Coping With Traumatic Events
Sadly, many people in their lives are exposed to events which they find to be very traumatic. These events, will for everyone, have an effect on how we think, how we feel and what we do. They can also have an effect on our relationships, on our social life and on our work.
Many people will, after a time, and often with the support of family and friends, find their way through these traumatic experiences. The events will never be forgotten but they will be events that become part of our history as we adapt and cope.
For others, though, traumatic events are particularly hard to handle and some people get “stuck” replaying the event over and over again. This can be distressing, difficult to handle and have a serious effect on our lives.
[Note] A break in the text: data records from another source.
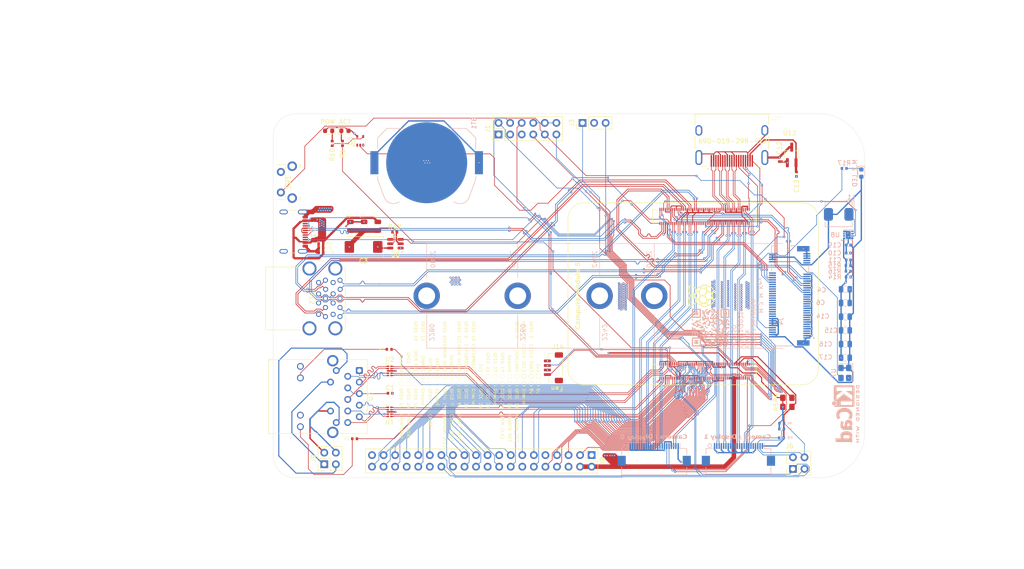
<source format=kicad_pcb>
(kicad_pcb
	(version 20241229)
	(generator "pcbnew")
	(generator_version "9.0")
	(general
		(thickness 1.6)
		(legacy_teardrops no)
	)
	(paper "A4")
	(layers
		(0 "F.Cu" signal)
		(4 "In1.Cu" signal)
		(6 "In2.Cu" signal)
		(2 "B.Cu" signal)
		(9 "F.Adhes" user "F.Adhesive")
		(11 "B.Adhes" user "B.Adhesive")
		(13 "F.Paste" user)
		(15 "B.Paste" user)
		(5 "F.SilkS" user "F.Silkscreen")
		(7 "B.SilkS" user "B.Silkscreen")
		(1 "F.Mask" user)
		(3 "B.Mask" user)
		(17 "Dwgs.User" user "User.Drawings")
		(19 "Cmts.User" user "User.Comments")
		(21 "Eco1.User" user "User.Eco1")
		(23 "Eco2.User" user "User.Eco2")
		(25 "Edge.Cuts" user)
		(27 "Margin" user)
		(31 "F.CrtYd" user "F.Courtyard")
		(29 "B.CrtYd" user "B.Courtyard")
		(35 "F.Fab" user)
		(33 "B.Fab" user)
		(39 "User.1" user)
		(41 "User.2" user)
		(43 "User.3" user)
		(45 "User.4" user)
	)
	(setup
		(stackup
			(layer "F.SilkS"
				(type "Top Silk Screen")
				(color "White")
			)
			(layer "F.Paste"
				(type "Top Solder Paste")
			)
			(layer "F.Mask"
				(type "Top Solder Mask")
				(color "Purple")
				(thickness 0.01)
			)
			(layer "F.Cu"
				(type "copper")
				(thickness 0.035)
			)
			(layer "dielectric 1"
				(type "prepreg")
				(thickness 0.1)
				(material "FR4")
				(epsilon_r 4.5)
				(loss_tangent 0.02)
			)
			(layer "In1.Cu"
				(type "copper")
				(thickness 0.035)
			)
			(layer "dielectric 2"
				(type "core")
				(thickness 1.24)
				(material "FR4")
				(epsilon_r 4.5)
				(loss_tangent 0.02)
			)
			(layer "In2.Cu"
				(type "copper")
				(thickness 0.035)
			)
			(layer "dielectric 3"
				(type "prepreg")
				(thickness 0.1)
				(material "FR4")
				(epsilon_r 4.5)
				(loss_tangent 0.02)
			)
			(layer "B.Cu"
				(type "copper")
				(thickness 0.035)
			)
			(layer "B.Mask"
				(type "Bottom Solder Mask")
				(color "Purple")
				(thickness 0.01)
			)
			(layer "B.Paste"
				(type "Bottom Solder Paste")
			)
			(layer "B.SilkS"
				(type "Bottom Silk Screen")
				(color "White")
			)
			(copper_finish "None")
			(dielectric_constraints no)
		)
		(pad_to_mask_clearance 0)
		(allow_soldermask_bridges_in_footprints no)
		(tenting front back)
		(pcbplotparams
			(layerselection 0x00000000_00000000_55555555_5755f5ff)
			(plot_on_all_layers_selection 0x00000000_00000000_00000000_00000000)
			(disableapertmacros no)
			(usegerberextensions no)
			(usegerberattributes yes)
			(usegerberadvancedattributes yes)
			(creategerberjobfile yes)
			(dashed_line_dash_ratio 12.000000)
			(dashed_line_gap_ratio 3.000000)
			(svgprecision 4)
			(plotframeref no)
			(mode 1)
			(useauxorigin no)
			(hpglpennumber 1)
			(hpglpenspeed 20)
			(hpglpendiameter 15.000000)
			(pdf_front_fp_property_popups yes)
			(pdf_back_fp_property_popups yes)
			(pdf_metadata yes)
			(pdf_single_document no)
			(dxfpolygonmode yes)
			(dxfimperialunits yes)
			(dxfusepcbnewfont yes)
			(psnegative no)
			(psa4output no)
			(plot_black_and_white yes)
			(sketchpadsonfab no)
			(plotpadnumbers no)
			(hidednponfab no)
			(sketchdnponfab yes)
			(crossoutdnponfab yes)
			(subtractmaskfromsilk no)
			(outputformat 1)
			(mirror no)
			(drillshape 0)
			(scaleselection 1)
			(outputdirectory "/Users/doruk/Desktop/out/")
		)
	)
	(property "PROJ_ID" "01")
	(property "PROJ_REV_MAJOR" "00")
	(property "PROJ_REV_MINOR" "50")
	(property "PROJ_TIME_DD" "06")
	(property "PROJ_TIME_MM" "12")
	(property "PROJ_TIME_YYYY" "2025")
	(net 0 "")
	(net 1 "/CM5_GPIO ( Ethernet, GPIO, SDCARD)/VBAT")
	(net 2 "GND")
	(net 3 "Net-(C1-Pad1)")
	(net 4 "/+5v")
	(net 5 "/CM5_HighSpeed/VBUS")
	(net 6 "/PCIe-M2/M2_3v3")
	(net 7 "/PCIe-M2/FB")
	(net 8 "/CM5_HighSpeed/HDMI_5v")
	(net 9 "Net-(D1-K)")
	(net 10 "/+3.3v")
	(net 11 "Net-(D2-K)")
	(net 12 "Net-(D3-K)")
	(net 13 "/CM5_GPIO ( Ethernet, GPIO, SDCARD)/USBOTG")
	(net 14 "/CM5_GPIO ( Ethernet, GPIO, SDCARD)/nRPIBOOT")
	(net 15 "/CM5_GPIO ( Ethernet, GPIO, SDCARD)/EEPROM_nWP")
	(net 16 "/CM5_GPIO ( Ethernet, GPIO, SDCARD)/PMIC_ENABLE")
	(net 17 "/CM5_GPIO ( Ethernet, GPIO, SDCARD)/SYNC_OUT")
	(net 18 "/CM5_GPIO ( Ethernet, GPIO, SDCARD)/PWR_BUT")
	(net 19 "/CM5_GPIO ( Ethernet, GPIO, SDCARD)/BT_nDis")
	(net 20 "/CM5_GPIO ( Ethernet, GPIO, SDCARD)/WL_nDis")
	(net 21 "/CM5_HighSpeed/PCIE_nCLKREQ")
	(net 22 "unconnected-(J4-NC-Pad36)")
	(net 23 "unconnected-(J4-NC-Pad42)")
	(net 24 "/CM5_HighSpeed/PCIE_nWAKE")
	(net 25 "/CM5_HighSpeed/PCIE_RX_P")
	(net 26 "unconnected-(J4-NC-Pad24)")
	(net 27 "unconnected-(J4-NC-Pad44)")
	(net 28 "unconnected-(J4-NC-Pad48)")
	(net 29 "unconnected-(J4-PETp3-Pad7)")
	(net 30 "unconnected-(J4-PERn2-Pad23)")
	(net 31 "unconnected-(J4-PETp1-Pad31)")
	(net 32 "Net-(J4-SUSCLK)")
	(net 33 "unconnected-(J4-PERp2-Pad25)")
	(net 34 "/CM5_HighSpeed/PCIE_nRST")
	(net 35 "Net-(J4-DAS{slash}~{DSS}{slash}~{LED1})")
	(net 36 "unconnected-(J4-NC-Pad20)")
	(net 37 "unconnected-(J4-NC-Pad8)")
	(net 38 "unconnected-(J4-NC-Pad34)")
	(net 39 "unconnected-(J4-NC-Pad22)")
	(net 40 "unconnected-(J4-NC-Pad58)")
	(net 41 "unconnected-(J4-NC-Pad56)")
	(net 42 "unconnected-(J4-NC-Pad30)")
	(net 43 "unconnected-(J4-NC-Pad67)")
	(net 44 "unconnected-(J4-PEDET-Pad69)")
	(net 45 "unconnected-(J4-PERn1-Pad35)")
	(net 46 "unconnected-(J4-PETn3-Pad5)")
	(net 47 "unconnected-(J4-NC-Pad28)")
	(net 48 "unconnected-(J4-NC-Pad26)")
	(net 49 "/CM5_HighSpeed/PCIE_CLK_P")
	(net 50 "unconnected-(J4-DEVSLP-Pad38)")
	(net 51 "/CM5_HighSpeed/PCIE_TX_P")
	(net 52 "unconnected-(J4-PERp1-Pad37)")
	(net 53 "/CM5_HighSpeed/PCIE_CLK_N")
	(net 54 "unconnected-(J4-PERn3-Pad11)")
	(net 55 "unconnected-(J4-PETn1-Pad29)")
	(net 56 "unconnected-(J4-NC-Pad40)")
	(net 57 "unconnected-(J4-NC-Pad46)")
	(net 58 "unconnected-(J4-PETp2-Pad19)")
	(net 59 "unconnected-(J4-PERp3-Pad13)")
	(net 60 "/CM5_HighSpeed/PCIE_TX_N")
	(net 61 "unconnected-(J4-PETn2-Pad17)")
	(net 62 "unconnected-(J4-NC-Pad32)")
	(net 63 "unconnected-(J4-NC-Pad6)")
	(net 64 "/CM5_HighSpeed/PCIE_RX_N")
	(net 65 "/CM5_HighSpeed/DPHY0_D1_P")
	(net 66 "/CM5_GPIO ( Ethernet, GPIO, SDCARD)/CAM_GPIO1")
	(net 67 "/CM5_HighSpeed/DPHY0_C_P")
	(net 68 "/CM5_HighSpeed/DPHY0_D3_P")
	(net 69 "/CM5_HighSpeed/DPHY0_D0_P")
	(net 70 "/CM5_HighSpeed/DPHY0_D2_N")
	(net 71 "/CM5_HighSpeed/DPHY0_D3_N")
	(net 72 "/CM5_HighSpeed/DPHY0_D0_N")
	(net 73 "/CM5_HighSpeed/DPHY0_C_N")
	(net 74 "/CM5_GPIO ( Ethernet, GPIO, SDCARD)/CAM_GPIO0")
	(net 75 "/CM5_HighSpeed/DPHY0_D1_N")
	(net 76 "/CM5_HighSpeed/SDA0")
	(net 77 "/CM5_HighSpeed/DPHY0_D2_P")
	(net 78 "/CM5_HighSpeed/SCL0")
	(net 79 "/CM5_HighSpeed/SDA1")
	(net 80 "/CM5_HighSpeed/SCL1")
	(net 81 "/CM5_GPIO ( Ethernet, GPIO, SDCARD)/ID_SD")
	(net 82 "/CM5_GPIO ( Ethernet, GPIO, SDCARD)/ID_SC")
	(net 83 "/CM5_GPIO ( Ethernet, GPIO, SDCARD)/GPIO27")
	(net 84 "/CM5_GPIO ( Ethernet, GPIO, SDCARD)/GPIO15")
	(net 85 "/CM5_GPIO ( Ethernet, GPIO, SDCARD)/GPIO6")
	(net 86 "/CM5_GPIO ( Ethernet, GPIO, SDCARD)/GPIO17")
	(net 87 "/CM5_GPIO ( Ethernet, GPIO, SDCARD)/GPIO24")
	(net 88 "/CM5_GPIO ( Ethernet, GPIO, SDCARD)/GPIO9")
	(net 89 "/CM5_GPIO ( Ethernet, GPIO, SDCARD)/GPIO19")
	(net 90 "/CM5_GPIO ( Ethernet, GPIO, SDCARD)/GPIO20")
	(net 91 "/CM5_GPIO ( Ethernet, GPIO, SDCARD)/GPIO8")
	(net 92 "/CM5_GPIO ( Ethernet, GPIO, SDCARD)/GPIO12")
	(net 93 "/CM5_GPIO ( Ethernet, GPIO, SDCARD)/GPIO13")
	(net 94 "/CM5_GPIO ( Ethernet, GPIO, SDCARD)/GPIO22")
	(net 95 "/CM5_GPIO ( Ethernet, GPIO, SDCARD)/GPIO11")
	(net 96 "/CM5_GPIO ( Ethernet, GPIO, SDCARD)/GPIO10")
	(net 97 "/CM5_GPIO ( Ethernet, GPIO, SDCARD)/GPIO26")
	(net 98 "/CM5_GPIO ( Ethernet, GPIO, SDCARD)/GPIO18")
	(net 99 "/CM5_GPIO ( Ethernet, GPIO, SDCARD)/GPIO25")
	(net 100 "/CM5_GPIO ( Ethernet, GPIO, SDCARD)/GPIO7")
	(net 101 "/CM5_GPIO ( Ethernet, GPIO, SDCARD)/GPIO23")
	(net 102 "/CM5_GPIO ( Ethernet, GPIO, SDCARD)/GPIO4")
	(net 103 "/CM5_GPIO ( Ethernet, GPIO, SDCARD)/GPIO2")
	(net 104 "/CM5_GPIO ( Ethernet, GPIO, SDCARD)/GPIO3")
	(net 105 "/CM5_GPIO ( Ethernet, GPIO, SDCARD)/GPIO21")
	(net 106 "/CM5_GPIO ( Ethernet, GPIO, SDCARD)/GPIO14")
	(net 107 "/CM5_GPIO ( Ethernet, GPIO, SDCARD)/GPIO5")
	(net 108 "/CM5_GPIO ( Ethernet, GPIO, SDCARD)/GPIO16")
	(net 109 "/CM5_GPIO ( Ethernet, GPIO, SDCARD)/TR2_TAP")
	(net 110 "/CM5_GPIO ( Ethernet, GPIO, SDCARD)/TR0_TAP")
	(net 111 "/CM5_GPIO ( Ethernet, GPIO, SDCARD)/TR1_TAP")
	(net 112 "/CM5_GPIO ( Ethernet, GPIO, SDCARD)/TR3_TAP")
	(net 113 "unconnected-(J11-SBU1-PadA8)")
	(net 114 "/USB2_N")
	(net 115 "unconnected-(J11-SBU2-PadB8)")
	(net 116 "/CC1")
	(net 117 "/USB2_P")
	(net 118 "/CC2")
	(net 119 "/CM5_HighSpeed/USB3-1-TX_N")
	(net 120 "/CM5_HighSpeed/USB3-1-D_N")
	(net 121 "/CM5_HighSpeed/USB3-1-TX_P")
	(net 122 "/CM5_HighSpeed/USB3-0-RX_N")
	(net 123 "/CM5_HighSpeed/USB3-0-D_P")
	(net 124 "/CM5_HighSpeed/USB3-0-TX_N")
	(net 125 "/CM5_HighSpeed/USB3-0-D_N")
	(net 126 "/CM5_HighSpeed/USB3-0-RX_P")
	(net 127 "/CM5_HighSpeed/USB3-1-D_P")
	(net 128 "/CM5_HighSpeed/USB3-0-TX_P")
	(net 129 "/CM5_HighSpeed/USB3-1-RX_P")
	(net 130 "/CM5_HighSpeed/USB3-1-RX_N")
	(net 131 "/CM5_GPIO ( Ethernet, GPIO, SDCARD)/PWM")
	(net 132 "/CM5_GPIO ( Ethernet, GPIO, SDCARD)/TACHO")
	(net 133 "/CM5_HighSpeed/DPHY1_D3_P")
	(net 134 "Net-(J16-Pin_17)")
	(net 135 "unconnected-(J16-Pin_18-Pad18)")
	(net 136 "/CM5_HighSpeed/DPHY1_C_P")
	(net 137 "/CM5_HighSpeed/DPHY1_D1_N")
	(net 138 "/CM5_HighSpeed/DPHY1_D0_N")
	(net 139 "/CM5_HighSpeed/DPHY1_D2_N")
	(net 140 "/CM5_HighSpeed/DPHY1_D3_N")
	(net 141 "/CM5_HighSpeed/DPHY1_D1_P")
	(net 142 "/CM5_HighSpeed/DPHY1_D0_P")
	(net 143 "/CM5_HighSpeed/DPHY1_D2_P")
	(net 144 "/CM5_HighSpeed/DPHY1_C_N")
	(net 145 "/CM5_HighSpeed/HDMI0_SCL")
	(net 146 "/CM5_HighSpeed/HDMI0_D0_N")
	(net 147 "/CM5_HighSpeed/HDMI0_D2_N")
	(net 148 "/CM5_HighSpeed/HDMI0_D1_N")
	(net 149 "unconnected-(J22-UTILITY{slash}HEAC+-Pad14)")
	(net 150 "/CM5_HighSpeed/HDMI0_D1_P")
	(net 151 "/CM5_HighSpeed/HDMI0_D0_P")
	(net 152 "/CM5_HighSpeed/HDMI0_CK_N")
	(net 153 "/CM5_HighSpeed/HDMI0_D2_P")
	(net 154 "/CM5_HighSpeed/HDMI0_CK_P")
	(net 155 "/CM5_HighSpeed/HDMI0_SDA")
	(net 156 "/CM5_HighSpeed/HDMI0_CEC")
	(net 157 "/CM5_HighSpeed/HDMI0_HOTPLUG")
	(net 158 "Net-(U8-LX)")
	(net 159 "/CM5_GPIO ( Ethernet, GPIO, SDCARD)/+1.8v")
	(net 160 "/CM5_GPIO ( Ethernet, GPIO, SDCARD)/SD_CMD")
	(net 161 "/CM5_HighSpeed/HDMI1_D1_N")
	(net 162 "unconnected-(Module1A-SD_DAT4-Pad68)")
	(net 163 "/CM5_HighSpeed/HDMI1_SDA")
	(net 164 "unconnected-(Module1A-SD_DAT5-Pad64)")
	(net 165 "/CM5_HighSpeed/HDMI1_D0_P")
	(net 166 "/CM5_GPIO ( Ethernet, GPIO, SDCARD)/GPIO_VREF")
	(net 167 "unconnected-(Module1A-SD_DAT7-Pad70)")
	(net 168 "unconnected-(Module1A-SD_DAT3-Pad61)")
	(net 169 "/CM5_GPIO ( Ethernet, GPIO, SDCARD)/ETH_LEDY")
	(net 170 "unconnected-(Module1A-SD_DAT1-Pad67)")
	(net 171 "/CM5_GPIO ( Ethernet, GPIO, SDCARD)/TRD1_N")
	(net 172 "/CM5_HighSpeed/HDMI1_HOTPLUG")
	(net 173 "/CM5_HighSpeed/PCIE_PWR_EN")
	(net 174 "/CM5_HighSpeed/HDMI1_SCL")
	(net 175 "/CM5_HighSpeed/HDMI1_D2_P")
	(net 176 "unconnected-(Module1A-SD_VDD_Override-Pad73)")
	(net 177 "unconnected-(Module1A-SD_CLK-Pad57)")
	(net 178 "/CM5_HighSpeed/HDMI1_D0_N")
	(net 179 "/CM5_GPIO ( Ethernet, GPIO, SDCARD)/TRD0_P")
	(net 180 "/CM5_GPIO ( Ethernet, GPIO, SDCARD)/TRD2_N")
	(net 181 "/CM5_HighSpeed/HDMI1_CK_N")
	(net 182 "/CM5_HighSpeed/VBUS_EN")
	(net 183 "unconnected-(Module1A-SD_DAT2-Pad69)")
	(net 184 "/CM5_HighSpeed/HDMI1_CK_P")
	(net 185 "/CM5_GPIO ( Ethernet, GPIO, SDCARD)/TRD0_N")
	(net 186 "/CM5_GPIO ( Ethernet, GPIO, SDCARD)/nPWR_LED")
	(net 187 "/CM5_GPIO ( Ethernet, GPIO, SDCARD)/TRD2_P")
	(net 188 "unconnected-(Module1A-SD_PWR_ON-Pad75)")
	(net 189 "/CM5_GPIO ( Ethernet, GPIO, SDCARD)/ETH_LEDG")
	(net 190 "/CM5_HighSpeed/HDMI1_D1_P")
	(net 191 "/CM5_GPIO ( Ethernet, GPIO, SDCARD)/TRD3_N")
	(net 192 "/CM5_GPIO ( Ethernet, GPIO, SDCARD)/TRD3_P")
	(net 193 "unconnected-(Module1A-SD_DAT6-Pad72)")
	(net 194 "Net-(Module1A-LED_nACT)")
	(net 195 "unconnected-(Module1A-SD_DAT0-Pad63)")
	(net 196 "/CM5_HighSpeed/HDMI1_CEC")
	(net 197 "/CM5_GPIO ( Ethernet, GPIO, SDCARD)/TRD1_P")
	(net 198 "/CM5_HighSpeed/HDMI1_D2_N")
	(net 199 "Net-(U3-LEDY_K)")
	(net 200 "Net-(U3-LEDG_K)")
	(net 201 "Net-(R10-Pad2)")
	(net 202 "Net-(U6-ILIM)")
	(net 203 "unconnected-(U5-nc-Pad1)")
	(net 204 "unconnected-(U6-nFault-Pad4)")
	(net 205 "unconnected-(U8-nc-Pad5)")
	(net 206 "unconnected-(U8-PG-Pad2)")
	(footprint "CM5IO:MountingHole_2.7mm_M2.5_DIN965" (layer "F.Cu") (at 205 120))
	(footprint "Package_SON:USON-10_2.5x1.0mm_P0.5mm" (layer "F.Cu") (at 110.635 106.5))
	(footprint "Package_TO_SOT_SMD:TSOT-23_HandSoldering" (layer "F.Cu") (at 198.95 59.04 90))
	(footprint "Package_TO_SOT_SMD:SOT-353_SC-70-5" (layer "F.Cu") (at 104.15 55.95 90))
	(footprint "Capacitor_SMD:C_0402_1005Metric" (layer "F.Cu") (at 110.73 111.4))
	(footprint "CM5IO:MountingHole_2.7mm_M2.5_DIN965" (layer "F.Cu") (at 90 125))
	(footprint "LED_SMD:LED_0603_1608Metric" (layer "F.Cu") (at 97.2125 53.738096 180))
	(footprint "CM5IO:Raspberry-Pi-5-Compute-Module" (layer "F.Cu") (at 201.3 106.04 90))
	(footprint "CM5IO:MTCONN_UBAF30-D2011" (layer "F.Cu") (at 93 90.57 -90))
	(footprint "CM5IO:MountingHole_2.7mm_M2.5_DIN965" (layer "F.Cu") (at 90 55 180))
	(footprint "Capacitor_SMD:C_0805_2012Metric" (layer "F.Cu") (at 105 74.7 -90))
	(footprint "Package_TO_SOT_SMD:SOT-23-6" (layer "F.Cu") (at 111.8875 78.55 180))
	(footprint "Resistor_SMD:R_0402_1005Metric" (layer "F.Cu") (at 98 56.51 -90))
	(footprint "Capacitor_SMD:C_0402_1005Metric" (layer "F.Cu") (at 196.25 60.02 90))
	(footprint "CM5IO:MountingHole_2.7mm_M2.5_DIN965" (layer "F.Cu") (at 205 60))
	(footprint "Capacitor_Tantalum_SMD:CP_EIA-7343-31_Kemet-D" (layer "F.Cu") (at 104.88 79.25 180))
	(footprint "Capacitor_SMD:C_0805_2012Metric" (layer "F.Cu") (at 108.01 74.7 -90))
	(footprint "CM5IO:TRJG0926HENL" (layer "F.Cu") (at 95.06 112.13 -90))
	(footprint "Connector_PinHeader_2.54mm:PinHeader_2x02_P2.54mm_Vertical" (layer "F.Cu") (at 96.25 127 90))
	(footprint "Connector_PinHeader_2.54mm:PinHeader_2x06_P2.54mm_Vertical"
		(l
... [3874517 chars truncated]
</source>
Following exposure to a traumatic event or events, some people may, after a period of time be diagnosed as suffering from PTSD. Follow this link if you want to find out more about the diagnosis of PTSD.
In January 2008, the Department of Health published some good guidance on how to cope with a traumatic incident. The information below is taken from this guidance.
Immediately after a traumatic event it will be usual to feel
- stunned, dazed or numb
- cut off from what is going on around you
- unable to accept what has happened
- that it hasn’t really happened
In the following few weeks, you might experience
- unpleasant memories about the event
- problems with your concentration
- difficulties with your memory
- difficulties with sleeping, nightmares and tiredness
- feeling less confident or, sometimes, helpless
- reduced energy
- feeling angry or irritable
- reduced appetite
- guilt about the incident
- headaches and other aches and pains
- feelings of reluctance to discuss the event or you wish to talk about it all the time
- wanting to avoid people, places or activities that remind you of the event (and this might include traveling on public transport)
- elation about surviving
Children and young people are as likely to be affected as adults and they may have similar experiences. Often, they become unsettled and more aggressive or fearful and it is usual for them to be more clingy and demanding. Also, they may 're-play' the event in their games. These reactions are understandable and, usually, reduce gradually over time.
Parents can help their children by providing both information and reassurance. Like adults, children cope surprisingly well in the longer-term.